In fact, Dore thinks that New York City women are far superior to their Parisian counterparts. “I remember, when I came to New York City in September, writing about how stylish and perfect the women are,” she says. “The girls are very organized about their beauty. Their skin is flawless. Everyone works out. They have perfect nails, perfect hair.”

“French women,” she admits, “would love to be like American women. We are very impressed by the perfection. It’s a dream for the French woman.”

But what of the vaunted joie de vivre? The je ne sais quoi?

“That je ne sais quoi that American women talk about – we’re just a little bit more lazy in dressing,” she says. “We’re lazier and messier.” She adds that they don’t like to wash their hair as much or get manicures.

But not every French woman agrees with Dore’s unvarnished assessment – especially if that French woman has made millions of dollars by keeping her American sisters down.

“A lot of women admire the style, the chic of the French woman,” says Guiliano, who lives in Paris and the West Village. “I get that all the time.” In 2006, Guiliano published “French Women for All Seasons,” the best-selling sequel to “French Women Don’t Get Fat.” She now spends time on the American lecture circuit, warning incoming college students about the perils of gaining the “freshman 15.”

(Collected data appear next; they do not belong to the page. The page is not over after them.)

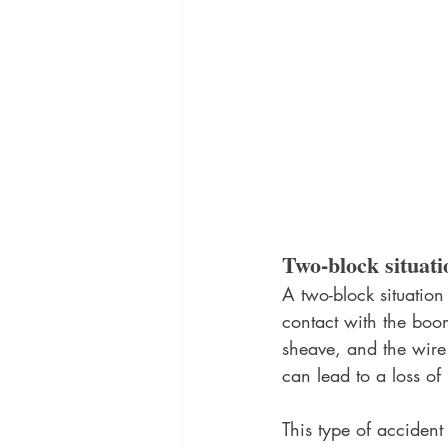
Two-block situati
A two-block situation
contact with the boo
sheave, and the wire 
can lead to a loss of
This type of accident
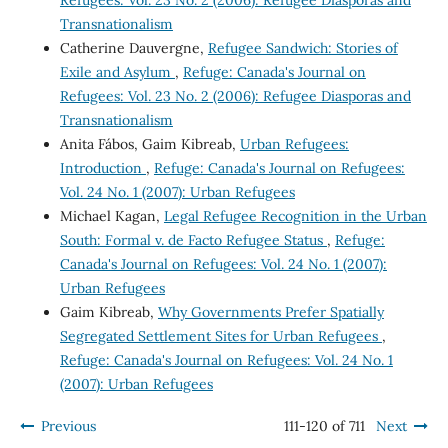
Transnationalism
Catherine Dauvergne,
Refugee Sandwich: Stories of
Exile and Asylum
,
Refuge: Canada's Journal on
Refugees: Vol. 23 No. 2 (2006): Refugee Diasporas and
Transnationalism
Anita Fábos, Gaim Kibreab,
Urban Refugees:
Introduction
,
Refuge: Canada's Journal on Refugees:
Vol. 24 No. 1 (2007): Urban Refugees
Michael Kagan,
Legal Refugee Recognition in the Urban
South: Formal v. de Facto Refugee Status
,
Refuge:
Canada's Journal on Refugees: Vol. 24 No. 1 (2007):
Urban Refugees
Gaim Kibreab,
Why Governments Prefer Spatially
Segregated Settlement Sites for Urban Refugees
,
Refuge: Canada's Journal on Refugees: Vol. 24 No. 1
(2007): Urban Refugees
Previous
111-120 of 711
Next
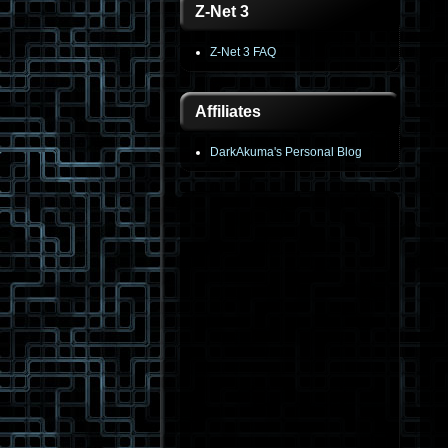
Z-Net 3
Z-Net 3 FAQ
Affiliates
DarkAkuma's Personal Blog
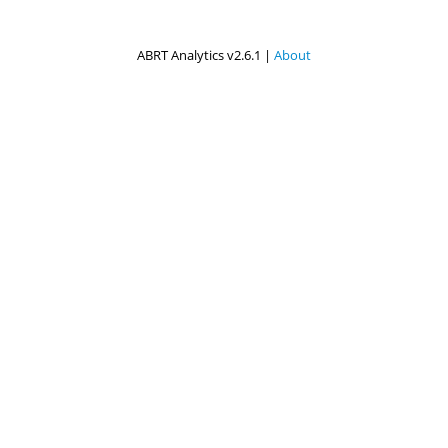
ABRT Analytics v2.6.1 |
About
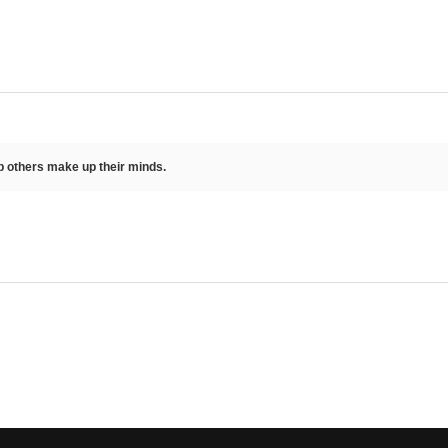
lp others make up their minds.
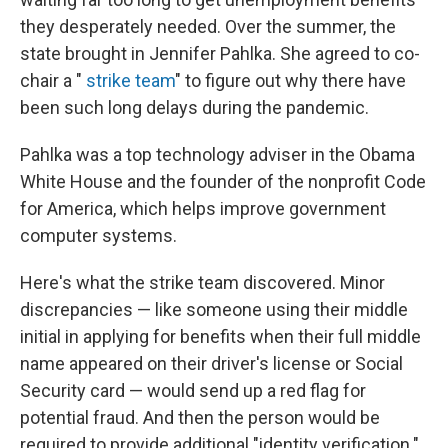
they desperately needed. Over the summer, the
state brought in Jennifer Pahlka. She agreed to co-
chair a "
strike team
"
to figure out why there have
been such long delays during the pandemic.
Pahlka was a top technology adviser in the Obama
White House and the founder of the nonprofit Code
for America, which helps improve government
computer systems.
Here's what the strike team discovered. Minor
discrepancies — like someone using their middle
initial in applying for benefits when their full middle
name appeared on their driver's license or Social
Security card — would send up a red flag for
potential fraud. And then the person would be
required to provide additional "identity verification."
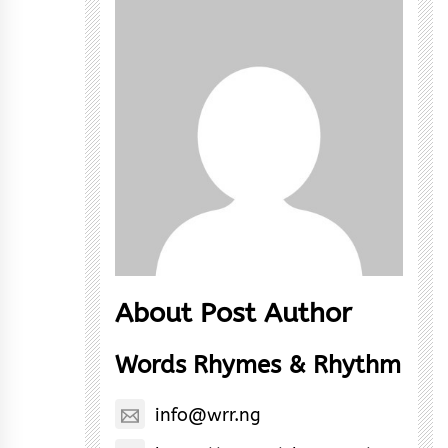
About Post Author
Words Rhymes & Rhythm
info@wrr.ng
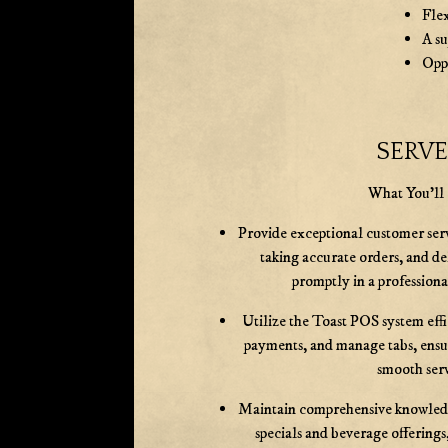
Fle
A s
Oppo
SERV
What You'll
Provide exceptional customer ser
taking accurate orders, and d
promptly in a profession
Utilize the Toast POS system effi
payments, and manage tabs, ensu
smooth serv
Maintain comprehensive knowledg
specials and beverage offerings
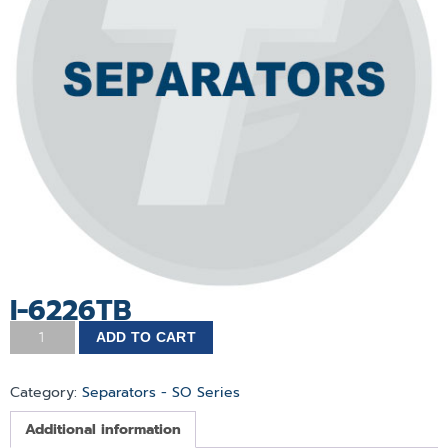
I-6226TB
ADD TO CART
Category:
Separators - SO Series
Additional information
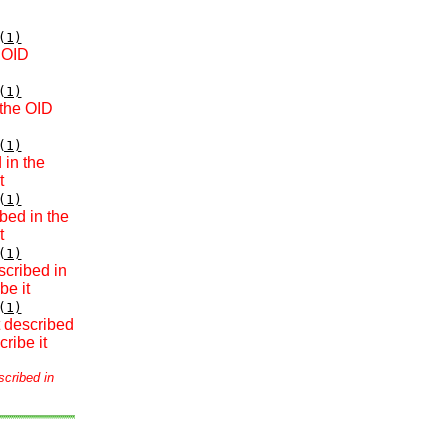
(1)
e OID
(1)
 the OID
(1)
 in the
t
(1)
bed in the
t
(1)
scribed in
be it
(1)
t described
ribe it
scribed in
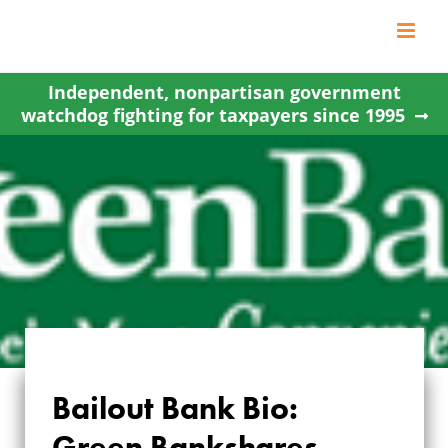
Skip
to
content
Independent, nonpartisan government
watchdog fighting for taxpayers since 1995
Bailout Bank Bio:
Green Bankshares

According to the 62-year-old Guiliano, her American friends envy French women. “It makes me very sad to see the fat people walking around in New York,” she says.

But when pressed, Guiliano too admits that much of this conventional thinking “is a myth. A lot of it stems from the movies and the imagery we have. Most Americans only go to Paris and never see France. In Paris, there is a specific attitude to the way you look and the way you walk. And they are very arrogant – with everyone! There is this attitude – much like New Yorkers – that they know something you don’t.”

Perhaps, like most superiority complexes, the French attitude of supremacy is born from an inferiority complex.

Like Dore, Guiliano admits to a bit of envy herself when it comes to American women – specifically, the feminist movement and the advances women have made in the working world. In October, she will publish a business book that is heavily informed by her experiences working in New York versus Paris.

“There are so few female CEOs in France,” she says. “We have no sexual harassment policies. American women – in many ways, you have much more self-confidence than we do.

“Of course,” she adds, “that’s just because you’re 15 years ahead of the French.”